BEGIN Document segment

Reviewed in the United States on August 5, 2016
This short collection of seven stories by a Czech writer asks for thoughtful attention and gives back plenty. The first four stories are written in first person, and can be seen as psedo-biographical accounts of possibly the same narrator, ordered by age. Thus in "My Conversations With Aunt Marie" she is a five-year-old girl in the 1950ies, spending the summer under the care of an aunt in the country, an old maid who's hopelessly lost in her memories of a wartime romance with a German soldier. The aunt gives the girl a secret German name and teaches her to pray for Werhmacht soldiers; the significance of all this is largely lost on the girl and thereby more strikingly powerful on the reader. In the next story, "A Letter For President Eisenhower" the same girl (or so I prefer to think) is now 10, and is asked by her school director to write a letter to the American president. She fervently packs it with Socialist propaganda cliches to a degree that seems ridiculous to adults around her.

The last two stories, set in India and ancient China, seemed more meandering and less cohesive than the others, though they also contained severally brilliantly described scenes.

At her best, Fischerova gives the reader complex and interesting characters, believable dialogue and wonderfully unforced narrative irony. Much of this is certainly helped by what seems to me a superb translation by Neil Bermel. Here's an excerpt from one of the stories that showcases the best of Fischerova's style. The narrator, in a train, watches a beautiful woman absorbed in applying lotion to her fingers, when she recognizes in her companion a man she's been seeing, non-romantically, almost every day. She realizes that the woman is the wife he never mentions:

"Suddenly the man next to her stood up; I had not noticed him before over the high divider between their seats. He stepped over her legs without a word, and because the tray further narrowed the already impassable gap between her and the seatback in front, he had to press his whole body against her. He did not look at her, nor she at him. She did not even symbolically move her legs aside to show that she wanted to make way for him, and he did not make the slightest effort to pass more considerately. There was no apology for entering each other’s bubbles. He overcame her like a geographical obstacle; she went on moisturizing her hands. They were from different universes where different laws applied. It looked terribly rude, even though nothing had happened. But there was a warning of sorts in that mutual disregard. It was a banal moment, but a defining one as well; there was a mute, lurking evil about it. The man worked his way through to the aisle and walked quickly toward the dining car. He did not notice me. It was Dr. M."

END Document segment

Task requirements:
a - Please print the part of the review starting with "The last two" and going on through "brilliantly described scenes.".
b - Condense the review's paragraph beginning "At her best, Fischerova gives the reader" into a bulleted list that keeps its main facts.
The lines that come next are separate material, not part of the review.

BEGIN Data supplied

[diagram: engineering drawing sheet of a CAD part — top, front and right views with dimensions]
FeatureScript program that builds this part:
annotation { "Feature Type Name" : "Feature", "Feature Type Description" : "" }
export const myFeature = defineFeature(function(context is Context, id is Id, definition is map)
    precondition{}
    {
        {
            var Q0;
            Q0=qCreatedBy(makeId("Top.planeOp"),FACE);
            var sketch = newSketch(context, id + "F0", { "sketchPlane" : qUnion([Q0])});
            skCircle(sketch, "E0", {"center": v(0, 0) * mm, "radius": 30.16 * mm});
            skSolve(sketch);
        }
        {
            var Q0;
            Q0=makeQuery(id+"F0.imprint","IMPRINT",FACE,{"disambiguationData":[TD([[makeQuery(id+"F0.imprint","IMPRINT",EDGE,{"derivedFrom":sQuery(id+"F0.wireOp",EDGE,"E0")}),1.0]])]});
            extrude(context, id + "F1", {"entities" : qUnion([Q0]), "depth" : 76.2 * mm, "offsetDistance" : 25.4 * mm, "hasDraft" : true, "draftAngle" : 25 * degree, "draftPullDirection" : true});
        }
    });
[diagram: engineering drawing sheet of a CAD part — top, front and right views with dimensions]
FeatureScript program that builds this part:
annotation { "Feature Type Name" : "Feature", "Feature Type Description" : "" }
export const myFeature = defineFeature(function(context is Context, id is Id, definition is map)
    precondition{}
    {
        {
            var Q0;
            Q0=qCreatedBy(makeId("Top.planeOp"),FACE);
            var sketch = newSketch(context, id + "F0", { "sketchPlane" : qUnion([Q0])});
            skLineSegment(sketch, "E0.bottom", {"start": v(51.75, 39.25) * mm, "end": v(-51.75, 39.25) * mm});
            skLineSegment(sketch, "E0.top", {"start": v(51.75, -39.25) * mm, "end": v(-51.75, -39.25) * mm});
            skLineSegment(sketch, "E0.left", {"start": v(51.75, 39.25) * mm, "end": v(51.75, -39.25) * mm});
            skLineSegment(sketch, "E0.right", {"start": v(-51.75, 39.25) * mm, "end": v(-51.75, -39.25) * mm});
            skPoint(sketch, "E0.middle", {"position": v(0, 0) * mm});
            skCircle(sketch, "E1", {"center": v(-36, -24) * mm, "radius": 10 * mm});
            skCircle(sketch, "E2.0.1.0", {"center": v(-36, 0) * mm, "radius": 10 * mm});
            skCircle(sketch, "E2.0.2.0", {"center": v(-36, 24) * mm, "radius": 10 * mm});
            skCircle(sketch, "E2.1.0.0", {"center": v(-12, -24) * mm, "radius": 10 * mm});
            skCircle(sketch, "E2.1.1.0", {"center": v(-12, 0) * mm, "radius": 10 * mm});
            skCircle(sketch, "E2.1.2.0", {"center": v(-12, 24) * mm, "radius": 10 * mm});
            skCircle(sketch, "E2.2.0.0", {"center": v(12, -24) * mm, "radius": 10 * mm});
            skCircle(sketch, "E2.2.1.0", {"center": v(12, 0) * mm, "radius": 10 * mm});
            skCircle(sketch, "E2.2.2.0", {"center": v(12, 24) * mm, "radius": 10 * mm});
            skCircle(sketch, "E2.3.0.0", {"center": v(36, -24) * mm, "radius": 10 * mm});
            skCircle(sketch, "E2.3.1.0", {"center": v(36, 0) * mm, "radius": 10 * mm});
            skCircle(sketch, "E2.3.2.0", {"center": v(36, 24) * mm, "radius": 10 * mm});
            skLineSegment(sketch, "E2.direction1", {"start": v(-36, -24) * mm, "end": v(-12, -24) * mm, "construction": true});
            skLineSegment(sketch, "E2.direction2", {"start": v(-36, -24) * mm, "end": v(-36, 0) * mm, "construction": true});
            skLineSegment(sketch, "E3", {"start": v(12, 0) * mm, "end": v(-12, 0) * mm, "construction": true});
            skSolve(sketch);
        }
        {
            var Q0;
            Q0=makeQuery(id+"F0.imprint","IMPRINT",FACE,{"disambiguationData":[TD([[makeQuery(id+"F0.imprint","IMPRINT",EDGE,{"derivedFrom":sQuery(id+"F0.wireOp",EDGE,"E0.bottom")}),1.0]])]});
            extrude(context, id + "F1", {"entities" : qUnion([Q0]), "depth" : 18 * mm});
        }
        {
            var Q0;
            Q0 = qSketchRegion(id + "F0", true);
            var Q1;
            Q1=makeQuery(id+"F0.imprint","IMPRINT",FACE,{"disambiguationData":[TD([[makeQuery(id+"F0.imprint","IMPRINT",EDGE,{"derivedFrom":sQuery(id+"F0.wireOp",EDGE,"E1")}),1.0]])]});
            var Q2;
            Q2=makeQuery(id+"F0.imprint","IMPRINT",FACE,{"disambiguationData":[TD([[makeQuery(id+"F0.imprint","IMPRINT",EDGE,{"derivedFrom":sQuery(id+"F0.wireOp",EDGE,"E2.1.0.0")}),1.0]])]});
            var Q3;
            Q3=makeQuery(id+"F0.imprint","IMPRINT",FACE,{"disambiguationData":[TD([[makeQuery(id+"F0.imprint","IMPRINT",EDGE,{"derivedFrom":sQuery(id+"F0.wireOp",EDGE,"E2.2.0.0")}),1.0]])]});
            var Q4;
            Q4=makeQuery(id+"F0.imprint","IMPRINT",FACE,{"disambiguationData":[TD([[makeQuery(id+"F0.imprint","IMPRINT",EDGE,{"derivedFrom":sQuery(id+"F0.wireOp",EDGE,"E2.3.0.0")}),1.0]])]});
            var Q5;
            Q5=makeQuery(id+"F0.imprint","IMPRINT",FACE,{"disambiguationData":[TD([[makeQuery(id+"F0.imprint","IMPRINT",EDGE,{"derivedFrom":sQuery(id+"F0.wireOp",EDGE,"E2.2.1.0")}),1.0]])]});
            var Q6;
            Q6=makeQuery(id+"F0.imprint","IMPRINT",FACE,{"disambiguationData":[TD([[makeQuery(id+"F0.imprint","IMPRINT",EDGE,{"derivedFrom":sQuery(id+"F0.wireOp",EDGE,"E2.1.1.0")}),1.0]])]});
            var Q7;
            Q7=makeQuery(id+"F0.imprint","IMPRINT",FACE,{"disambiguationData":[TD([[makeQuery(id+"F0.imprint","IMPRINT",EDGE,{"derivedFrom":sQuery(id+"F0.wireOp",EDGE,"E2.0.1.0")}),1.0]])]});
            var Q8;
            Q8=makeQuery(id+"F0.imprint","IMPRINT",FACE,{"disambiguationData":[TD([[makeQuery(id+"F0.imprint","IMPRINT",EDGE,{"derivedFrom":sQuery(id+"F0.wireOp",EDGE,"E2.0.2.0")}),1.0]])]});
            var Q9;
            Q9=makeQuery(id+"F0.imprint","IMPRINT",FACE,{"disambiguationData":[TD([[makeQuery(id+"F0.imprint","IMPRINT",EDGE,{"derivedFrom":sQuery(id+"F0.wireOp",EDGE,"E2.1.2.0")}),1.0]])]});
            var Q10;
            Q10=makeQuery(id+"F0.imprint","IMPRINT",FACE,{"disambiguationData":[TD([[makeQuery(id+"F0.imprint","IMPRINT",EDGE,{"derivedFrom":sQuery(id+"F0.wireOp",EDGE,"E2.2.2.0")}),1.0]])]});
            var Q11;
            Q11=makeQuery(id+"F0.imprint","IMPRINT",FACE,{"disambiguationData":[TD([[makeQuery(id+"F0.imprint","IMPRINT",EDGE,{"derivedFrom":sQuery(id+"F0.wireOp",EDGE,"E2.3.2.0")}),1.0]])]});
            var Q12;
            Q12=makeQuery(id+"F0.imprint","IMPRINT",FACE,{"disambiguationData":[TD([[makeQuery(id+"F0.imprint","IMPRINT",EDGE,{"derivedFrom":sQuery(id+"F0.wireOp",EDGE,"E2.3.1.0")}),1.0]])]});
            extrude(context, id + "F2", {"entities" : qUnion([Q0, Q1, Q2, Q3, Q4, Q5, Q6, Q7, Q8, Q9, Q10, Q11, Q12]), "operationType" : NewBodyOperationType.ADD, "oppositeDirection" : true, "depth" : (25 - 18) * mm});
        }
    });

END Data supplied

Exercise solutions:
a -
The last two stories, set in India and ancient China, seemed more meandering and less cohesive than the others, though they also contained severally brilliantly described scenes.

b -
- At her best, Fischerova offers complex, interesting characters, believable dialogue and unforced narrative irony.
- In the reviewer's view, Neil Bermel's superb translation helps much of this.
- An excerpt from one story shows her style at its best.
- In it, the narrator on a train watches a beautiful woman applying lotion to her fingers.
- The narrator recognizes the woman's companion as a man she has been seeing, non-romantically, almost every day.
- She realizes the woman is the wife he never mentions.